Once an idea clears that bar, we move quickly into execution mapping. That means defining the narrative arc, identifying earned, social, influencer, and experiential extensions, pressure-testing risk, and aligning against KPIs. Creativity does not live separate from operations here. It is integrated into workbacks, budgets, and measurement from the start.

The goal is simple: protect the magic, build the strategy, and execute with excellence.

How do you balance creativity with client expectations and business realities?

That is the reality of the job, and it can be tough. Creativity without business understanding is decoration. Our responsibility is to deeply understand the client’s business pressures, growth targets, risk tolerance, and internal dynamics before we ever pitch an idea.

Once you understand the business reality, you stop seeing it as a constraint and start seeing it as a brief. That is where the most effective ideas come from. The goal is not to fight business realities, but to design creativity that works within them and elevates them.

We are very clear that ideas have to earn their place. They need to be culturally relevant, brand-right, and commercially viable. That means aligning creativity with measurable outcomes, whether that is shifting perception, driving consideration, increasing store visits, or building long-term brand equity.

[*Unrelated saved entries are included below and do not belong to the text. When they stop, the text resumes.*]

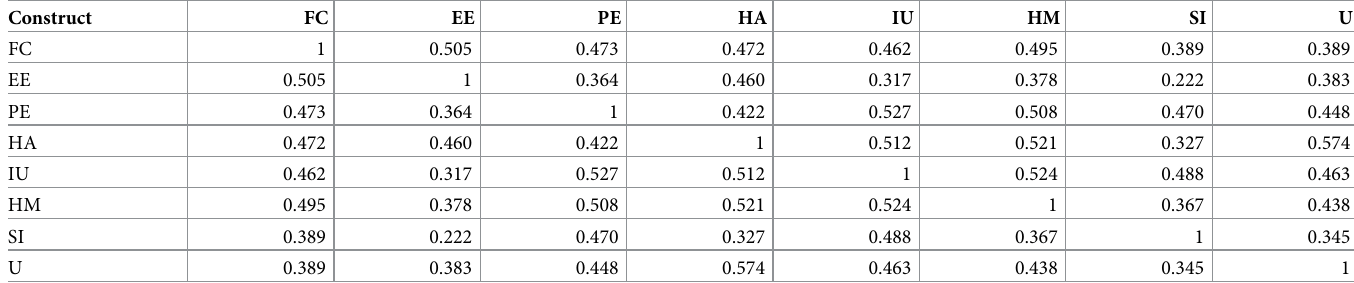
segments: the independent elder, the technological-apathetic elder, and the technological- eager elder. These three segments are subsequently used in the PLS-MGA to compare the path coefficients. Step 2: Estimate the PLS-SEM models associated with the previously determined seg- mentation. Table 10 shows the path coefficients, R 2 and Q 2 , for each segment (details of anal- yses by segments in S2 File). In the “independent elder” segment, PE and HA explained the intention to use SNS. In the segment labeled “technological-apathetic elder,” PE, HA, and SI explained the intention of use. Finally, for the users in the segment marked as “technological- eager elder,” SI, HM, and HA explained the intention of use. HA is important in all three seg- ments to explain the intention to use but at different levels. On the other hand, PE is important in the first two segments, and SI is important in the latter two segments to explain this intention. Table 7. Correlations.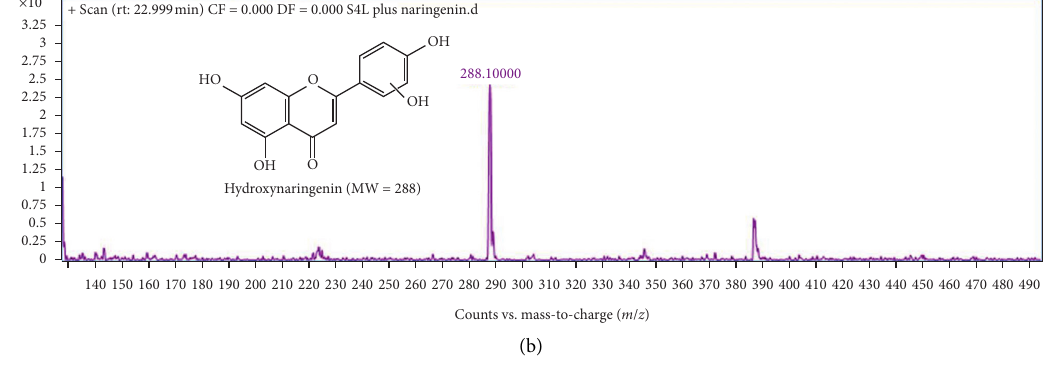
Figure 6: Mass spectra of naringenin and its products by Streptomyces species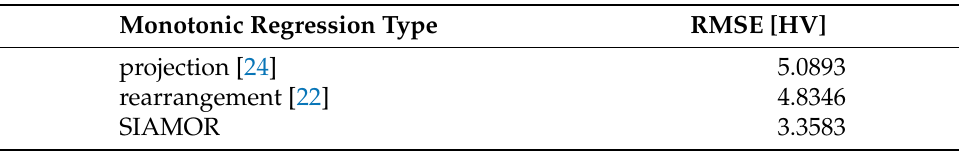
Table 4. Root-mean-squared deviations (RMSE) of the monotonic regression models from the training data for forming and press hardening of sheet metal (1D).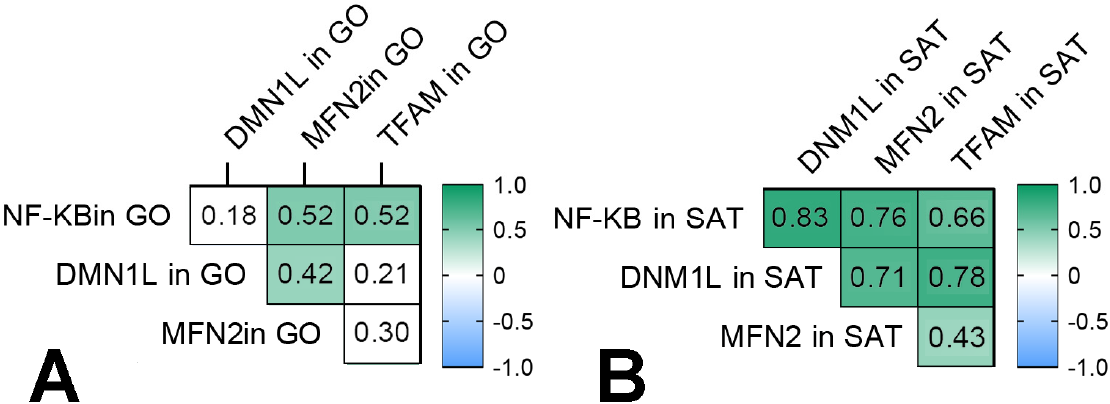
Figure 9. Correlation relationships of NF-kB1, DNM1L, MFN2, and TFAM gene expression in GO and SAT. Filled squares show significance ( p < 0.05). ( A ) correlation relationships in GO; ( B ) correlation relationships in SAT.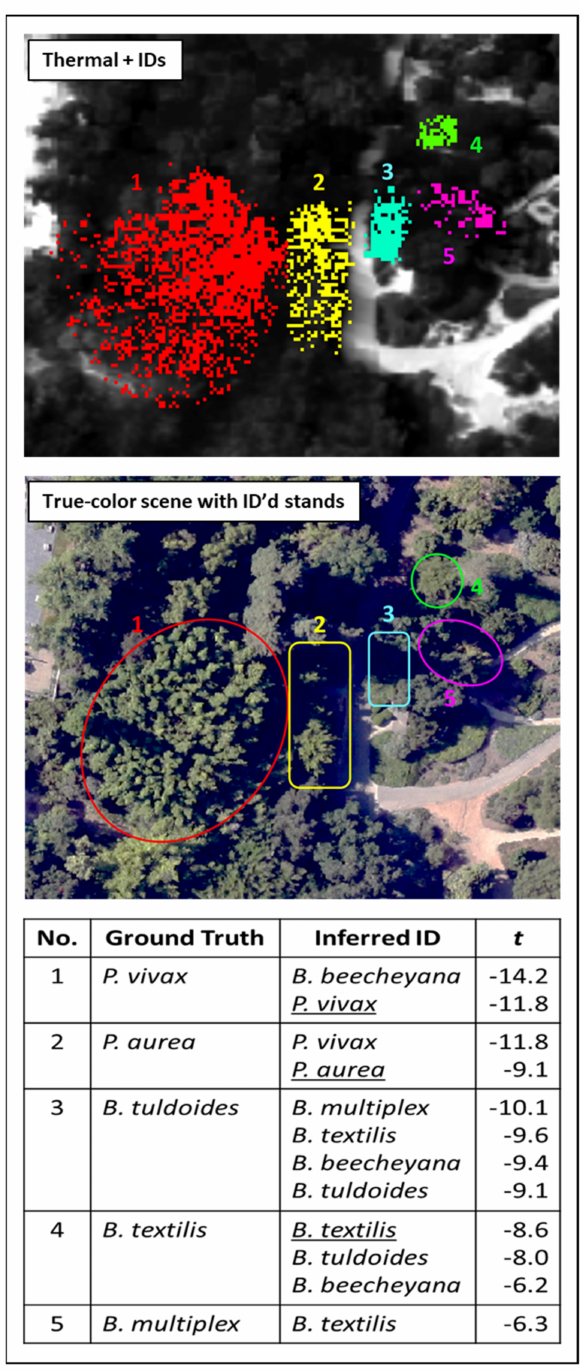
Figure 20. Detection images of multiple bamboo taxa showing the range of IDs obtained with each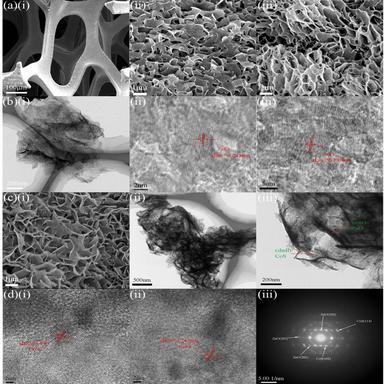
(a(i)-(iii)) SEM images of Ni foam, ZnO precursor, ZnO; b(i) TEM image of ZnO; (b(ii)-(iii)) High-resolution TEM images of ZnO; (c)(i) SEM image of ZnO@CoS; (c(ii)-(iii)) TEM images of ZnO@CoS; (d(i)-(ii)) High-resolution TEM images of ZnO@CoS; d (iii) SAED pattern of ZnO@CoS.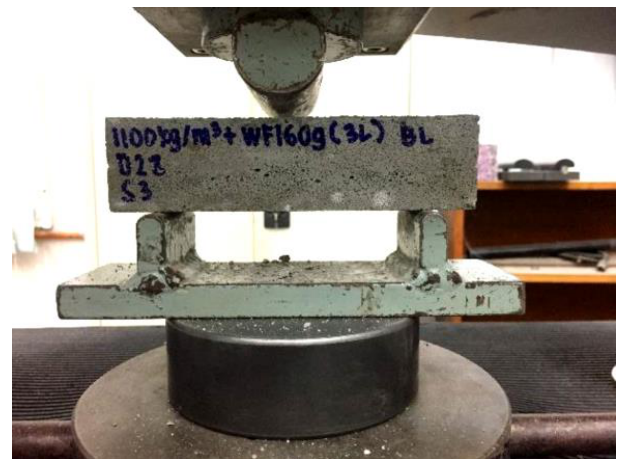
Figure 5. Setup for the flexural test.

The best work proves that creativity and ROI are not opposing forces. When done properly, creativity is the engine that drives business results. Our job is to make that connection undeniable.

What advice would you give communicators who want to strengthen their creative confidence?

Creativity is like a muscle. Use it or lose it. Everyone is creative, even if your expression looks different from someone else’s. The key is practice. If you are unsure, start by weaving creativity into your everyday work. A media pitch can be creative. An influencer brief can be creative. A client email can be creative. The more you frame your work that way, the more confident you become.

But confidence does not grow in isolation. We encourage people to let others see their ideas early. Not just the people they work with every day, but voices from different teams, different disciplines, even different levels. Fresh perspective sharpens thinking. Feedback is not a threat to creativity, it strengthens it.

Creative confidence comes from repetition, exposure, and accountability. The more you practice, share, refine, and improve, the stronger that muscle becomes.

Anmol Harjani is a Client Servicing Manager working with a remote company and a recent graduate of York University’s Public Relations and Communications program. She is especially interested in strategic communications, social media behaviour, and how PR practitioners adapt within a rapidly evolving digital landscape. She currently serves as the Communications Co-Chair on the CPRS Toronto Board.